Vor diesem Hintergrund macht eine adjuvante Chemotherapie zu 100% Sinn und ich bin froh, dass ich sie nicht abgelehnt habe - allein schon, damit ich mir sagen kann alles Menschenmögliche getan zu haben. Trotz der Gabe des "Killermittels" Oxaliplatin war XELOX mit ein bisschen Geduld recht gut zu vertragen und ich kann nur raten, sich bei bestehender Notwendigkeit für dieses Regime zu entscheiden.

Tipps

Die adjuvante Chemotherapie folgt ja im Grunde immer einer Operation am Darm, die sich bisweilen noch Monate danach bemerkbar machen kann. Deswegen ist es schwer aber wichtig herauszufinden, ob Darmprobleme Folgen der OP oder Nebenwirkungen der Chemotherapie sind. Hier muss man ein bisschen Geduld haben. Wie gesagt, wenn man sich einmal orientiert hat, würde ich v.a. empfehlen zu Essen wonach einem der Sinn steht.
Um es mal krass zu formulieren: Die Nachwirkungen der Darm-OP empfand ich zeitweise als wesentlich schlimmer als die Chemotherapie.

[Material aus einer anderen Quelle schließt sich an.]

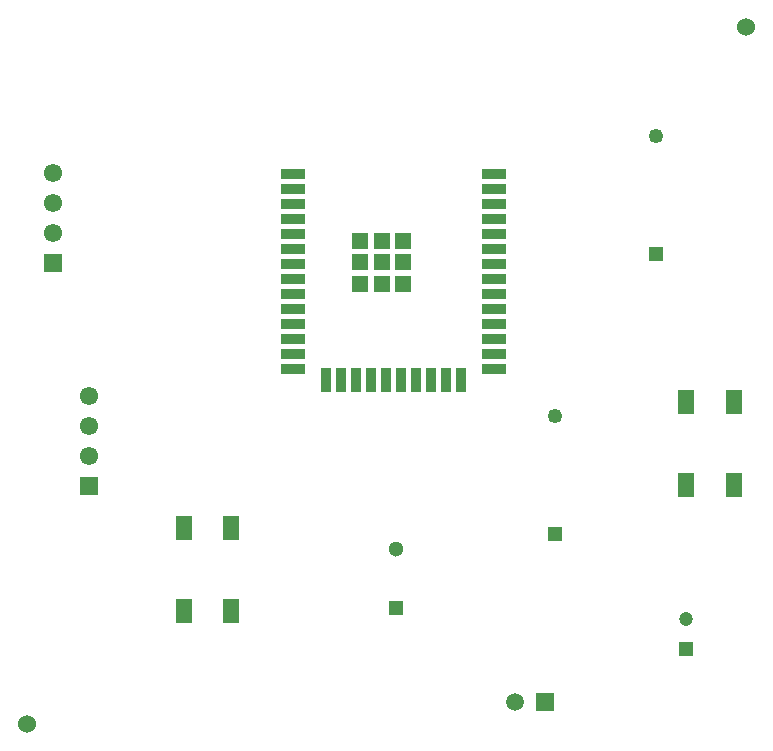
<source format=gbr>
G04*
G04 #@! TF.GenerationSoftware,Altium Limited,Altium Designer,22.4.2 (48)*
G04*
G04 Layer_Color=255*
%FSLAX25Y25*%
%MOIN*%
G70*
G04*
G04 #@! TF.SameCoordinates,897C8E4D-7720-40B5-A877-0FB78C4BABC8*
G04*
G04*
G04 #@! TF.FilePolarity,Positive*
G04*
G01*
G75*
%ADD15R,0.05512X0.07874*%
%ADD16R,0.05236X0.05236*%
%ADD17R,0.03543X0.07874*%
%ADD18R,0.07874X0.03543*%
%ADD20C,0.05118*%
%ADD21R,0.05118X0.05118*%
%ADD23C,0.04921*%
%ADD24R,0.04921X0.04921*%
%ADD25C,0.04724*%
%ADD26R,0.04724X0.04724*%
%ADD33C,0.06000*%
%ADD34R,0.05906X0.05906*%
%ADD35C,0.05906*%
%ADD36R,0.06102X0.06102*%
%ADD37C,0.06102*%
D15*
X383874Y350280D02*
D03*
Y322721D02*
D03*
X368126Y350280D02*
D03*
Y322721D02*
D03*
X551374Y392280D02*
D03*
Y364720D02*
D03*
X535626Y392280D02*
D03*
Y364720D02*
D03*
D16*
X441252Y431748D02*
D03*
X434028D02*
D03*
X426803D02*
D03*
X441252Y438972D02*
D03*
X434028D02*
D03*
X426803D02*
D03*
X441252Y446197D02*
D03*
X434028D02*
D03*
X426803D02*
D03*
D17*
X460465Y399563D02*
D03*
X455465D02*
D03*
X450465D02*
D03*
X445465D02*
D03*
X440465D02*
D03*
X435465D02*
D03*
X430465D02*
D03*
X425465D02*
D03*
X420465D02*
D03*
X415465D02*
D03*
D18*
X471429Y468500D02*
D03*
Y463500D02*
D03*
Y458500D02*
D03*
Y453500D02*
D03*
Y448500D02*
D03*
Y443500D02*
D03*
Y438500D02*
D03*
Y433500D02*
D03*
Y428500D02*
D03*
Y423500D02*
D03*
Y418500D02*
D03*
Y413500D02*
D03*
Y408500D02*
D03*
Y403500D02*
D03*
X404500D02*
D03*
Y408500D02*
D03*
Y413500D02*
D03*
Y418500D02*
D03*
Y423500D02*
D03*
Y428500D02*
D03*
Y433500D02*
D03*
Y438500D02*
D03*
Y443500D02*
D03*
Y448500D02*
D03*
Y453500D02*
D03*
Y458500D02*
D03*
Y463500D02*
D03*
Y468500D02*
D03*
D20*
X439000Y343343D02*
D03*
D21*
Y323657D02*
D03*
D23*
X492000Y387685D02*
D03*
X525626Y480965D02*
D03*
D24*
X492000Y348315D02*
D03*
X525626Y441595D02*
D03*
D25*
X535500Y320000D02*
D03*
D26*
Y310158D02*
D03*
D33*
X555500Y517500D02*
D03*
X316000Y285000D02*
D03*
D34*
X488500Y292500D02*
D03*
D35*
X478500D02*
D03*
D36*
X336500Y364500D02*
D03*
X324626Y438780D02*
D03*
D37*
X336500Y374500D02*
D03*
Y384500D02*
D03*
Y394500D02*
D03*
X324626Y448780D02*
D03*
Y458780D02*
D03*
Y468780D02*
D03*
M02*

</source>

Viel Trinken ist wichtig, um die Zytostatika so schnell wie möglich aus dem Körper zu bekommen.

Man sollte sich auf Geschmacksveränderungen einstellen bzw. auf eine Art Kloß im Hals, wodurch einem auch übel werden kann. Mir sehr geholfen haben tic-tac Drops.

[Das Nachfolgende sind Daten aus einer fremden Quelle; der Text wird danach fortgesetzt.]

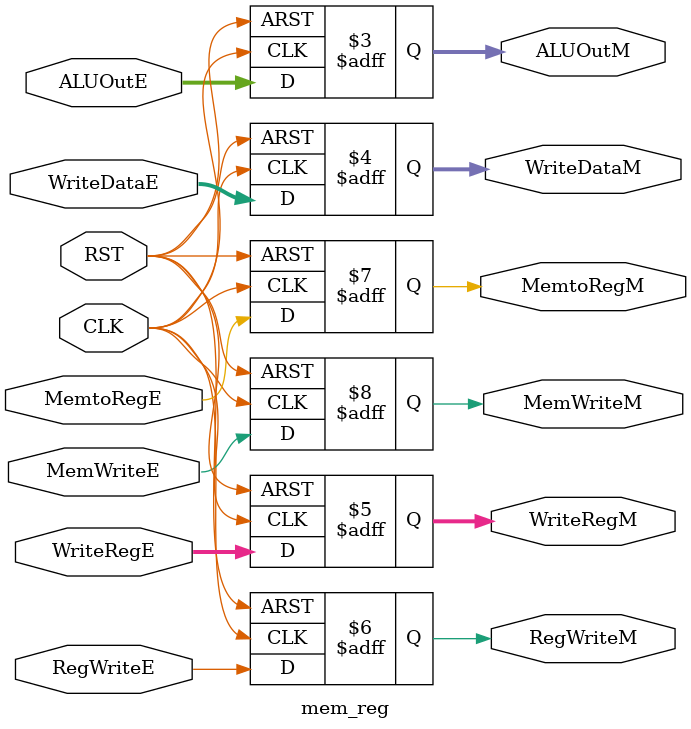
<source format=v>

module  mem_reg #(parameter   IN_DATA=32,
                              OUT_DATA=32 )
(

    output  reg    [OUT_DATA-1:0]   ALUOutM,WriteDataM,
    output  reg    [4:0]            WriteRegM,
    output  reg                     RegWriteM,MemtoRegM,MemWriteM,
    input   wire                    CLK,RST,
    input   wire   [IN_DATA-1:0]    ALUOutE,WriteDataE,
    input   wire   [4:0]            WriteRegE,
    input   wire                    RegWriteE,MemtoRegE,MemWriteE
);

always @ ( posedge CLK or negedge RST)
    begin
        if ( ! RST )
            begin
                ALUOutM <= 32'd0;
                WriteDataM <= 32'd0;
                WriteRegM <= 5'd0;
                RegWriteM <= 1'b0;
                MemtoRegM <= 1'b0;
                MemWriteM <= 1'b0;       
            end
        else
            begin
                ALUOutM <= ALUOutE;
                WriteDataM <= WriteDataE;
                WriteRegM <= WriteRegE;
                RegWriteM <= RegWriteE;
                MemtoRegM <= MemtoRegE;
                MemWriteM <= MemWriteE;
            end
    end
endmodule
</source>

Regelmäßiges Eincremen von Haut und insb. Händen und Füßen ist sehr wichtig, weil so die Entstehung des dem Vernehmen nach sehr unangenehmen und bisweilen sogar ausnehmend schmerzhaften s.g. Hand-Fuß-Syndroms verhindert werden kann.
Der Onkologe empfiehlt bisweilen auch Handschuhe und Socken gegen die gestiegene Empfindlichkeit von Haut und Nerven, in der warmen Jahreszeit hingegen solle man eher "luftig an die Luft gehen". Ich persönlich habe stattdessen schweres und innen weiches Schuhwerk bevorzugt und kam gut damit klar.

Wenn man sich eine gewisse Fingerfertigkeit bewahren will und die vom Oxaliplatin ausgelösten Neuropathien es noch zulassen, sollte man sich irgendwie darin üben, bspw. durch Gitarre- oder Klavierspielen, Tippen, gerne auch Stricken oder so ähnlich. Bei mir hat das die Verschlimmerung der Neuropathien gut gebremst.

Sollte durch die Neuropathien die Empfindlichkeit für Kälte oder die Berührung von spitzen oder scharfkantigen Gegenständen gestiegen sein, muss man die Finger und ggf. Füße unbedingt schonen und auch keine Scheu haben, Hilfe in Anspruch zu nehmen ("Kannst Du mir das mal aus dem Kühlschrank holen?"). Der Tipp ergeht auch speziell an Angehörige!

Mein letzter Tipp: So viel Bewegung wie möglich, und wenn es nur ist, dass man anstatt Aufzug die Treppe nimmt. Es hilft gegen die oft auftauchende chronische Müdigkeit wahre Wunder und wenn man merkt, dass man zumindest noch einigermaßen aktiv sein kann profitiert davon auch die Psyche.

Ich hoffe, mit diesem Erfahrungsbericht den Interessierten ein bisschen geholfen zu haben.